How This Bengali Couple Is Reaching Their People Away from Home

Prodip and Cathrin moved from their homeland to evangelize to their ethnic group in America.

From Message magazine issue "Christ in the Crisis"

Every Saturday, Prodip would distribute Bengali gospel tracts to any passersby who could read the language in an unlikely place—Jackson Heights, New York City.

Prodip had immigrated one year earlier to the US from Bangladesh, the world’s third-largest Muslim country by population.

Although Christians comprise less than 1 percent of Bangladesh’s population, by God’s grace, both Prodip and his wife Cathrin grew up in Christian homes. Prodip’s forefathers converted to Christianity from Hinduism, changing the family’s religious trajectory for generations. Prodip followed that course and trusted in Christ in 1991, soon becoming a deacon in his home village church.
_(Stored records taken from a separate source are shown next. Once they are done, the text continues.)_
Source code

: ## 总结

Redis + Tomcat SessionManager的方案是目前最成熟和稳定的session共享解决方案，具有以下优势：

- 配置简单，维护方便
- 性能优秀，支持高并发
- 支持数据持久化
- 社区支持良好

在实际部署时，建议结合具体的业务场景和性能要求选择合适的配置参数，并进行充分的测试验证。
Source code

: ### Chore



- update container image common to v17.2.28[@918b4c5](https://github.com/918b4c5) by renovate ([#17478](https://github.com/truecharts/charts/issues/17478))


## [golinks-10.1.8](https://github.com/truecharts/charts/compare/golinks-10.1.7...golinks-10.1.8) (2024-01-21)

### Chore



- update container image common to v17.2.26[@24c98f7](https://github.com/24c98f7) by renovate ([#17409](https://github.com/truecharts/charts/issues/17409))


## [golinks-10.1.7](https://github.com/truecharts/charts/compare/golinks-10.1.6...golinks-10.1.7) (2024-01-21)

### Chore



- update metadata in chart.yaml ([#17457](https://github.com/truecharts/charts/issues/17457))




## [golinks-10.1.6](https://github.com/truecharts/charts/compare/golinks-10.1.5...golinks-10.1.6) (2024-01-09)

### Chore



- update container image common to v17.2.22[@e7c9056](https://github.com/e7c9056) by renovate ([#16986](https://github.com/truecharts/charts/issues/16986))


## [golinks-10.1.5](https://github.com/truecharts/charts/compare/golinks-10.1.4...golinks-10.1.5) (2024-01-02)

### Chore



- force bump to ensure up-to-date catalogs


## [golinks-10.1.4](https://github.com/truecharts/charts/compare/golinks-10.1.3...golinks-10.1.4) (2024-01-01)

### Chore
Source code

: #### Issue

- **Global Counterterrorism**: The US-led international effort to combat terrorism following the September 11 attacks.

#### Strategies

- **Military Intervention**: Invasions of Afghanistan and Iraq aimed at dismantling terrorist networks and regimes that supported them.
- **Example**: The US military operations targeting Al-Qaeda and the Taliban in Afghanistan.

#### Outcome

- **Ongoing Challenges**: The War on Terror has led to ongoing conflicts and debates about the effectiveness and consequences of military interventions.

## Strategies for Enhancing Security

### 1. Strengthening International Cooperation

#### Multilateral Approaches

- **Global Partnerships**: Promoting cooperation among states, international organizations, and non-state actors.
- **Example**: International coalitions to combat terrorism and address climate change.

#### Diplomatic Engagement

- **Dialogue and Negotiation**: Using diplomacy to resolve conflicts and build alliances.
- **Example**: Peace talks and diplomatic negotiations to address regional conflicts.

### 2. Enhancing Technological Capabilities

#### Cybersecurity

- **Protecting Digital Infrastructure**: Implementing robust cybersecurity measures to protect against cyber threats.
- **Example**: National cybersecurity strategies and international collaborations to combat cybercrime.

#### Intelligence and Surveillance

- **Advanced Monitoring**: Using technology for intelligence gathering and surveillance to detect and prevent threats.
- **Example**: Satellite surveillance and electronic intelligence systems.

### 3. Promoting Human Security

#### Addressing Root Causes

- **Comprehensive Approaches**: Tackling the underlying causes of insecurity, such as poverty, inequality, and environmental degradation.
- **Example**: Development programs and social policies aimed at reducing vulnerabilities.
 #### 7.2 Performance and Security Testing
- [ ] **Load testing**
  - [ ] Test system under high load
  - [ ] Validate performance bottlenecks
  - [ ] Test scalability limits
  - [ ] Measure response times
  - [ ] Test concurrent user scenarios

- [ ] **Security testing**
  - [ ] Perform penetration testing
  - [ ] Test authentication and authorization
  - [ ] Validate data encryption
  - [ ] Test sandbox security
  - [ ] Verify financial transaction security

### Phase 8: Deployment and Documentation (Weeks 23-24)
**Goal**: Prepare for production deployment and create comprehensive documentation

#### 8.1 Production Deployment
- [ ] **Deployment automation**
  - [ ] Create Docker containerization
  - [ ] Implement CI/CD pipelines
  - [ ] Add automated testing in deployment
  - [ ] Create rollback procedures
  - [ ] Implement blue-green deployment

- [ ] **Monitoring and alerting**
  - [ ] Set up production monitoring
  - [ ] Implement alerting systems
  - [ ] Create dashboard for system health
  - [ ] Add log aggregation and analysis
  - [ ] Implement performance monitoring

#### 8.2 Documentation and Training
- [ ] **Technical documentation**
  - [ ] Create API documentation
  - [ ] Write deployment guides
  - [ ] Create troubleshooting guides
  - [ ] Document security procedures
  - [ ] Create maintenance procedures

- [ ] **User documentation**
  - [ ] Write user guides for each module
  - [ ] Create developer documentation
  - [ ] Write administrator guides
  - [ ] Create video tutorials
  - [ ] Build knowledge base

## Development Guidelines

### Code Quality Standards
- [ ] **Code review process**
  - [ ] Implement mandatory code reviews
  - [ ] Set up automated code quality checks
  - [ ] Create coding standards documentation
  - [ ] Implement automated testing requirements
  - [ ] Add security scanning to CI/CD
In 2008, Prodip sensed God calling him to leave his comfortable life as a banker and pursue missions. He was compelled to reach his ethnic group in the US with the gospel. For the next four years, Prodip saved enough money so that he could move to America and begin seminary. This was all in preparation to plant a Bengali church in New York, home to some 400,000 Bengalis.

In 2013, on one of those typical Saturdays in Jackson Heights, Prodip shared the gospel with a Muslim man who spoke Bengali. They kept in touch over the next several years, meeting frequently to discuss religion. Two years after their initial conversation, the Muslim man visited Prodip’s church and placed his faith in Jesus Christ. Now, he is a dedicated member of the church.

“I clearly understood that God used me for his purpose and plan by helping bring him to Christ,” Prodip explained.

Prodip’s wife Cathrin and daughter Gloria joined him in America in 2015, and Prodip planted Christ Bangla Church the following year in New York. Committed to reaching the Bengali diaspora in the US, Prodip and Cathrin needed an organization with which to partner, and ABWE was the answer to that prayer. Now, their goal is to continue to spread the gospel to the hearts of Bengali unbelievers in New York City as a part of EveryEthne.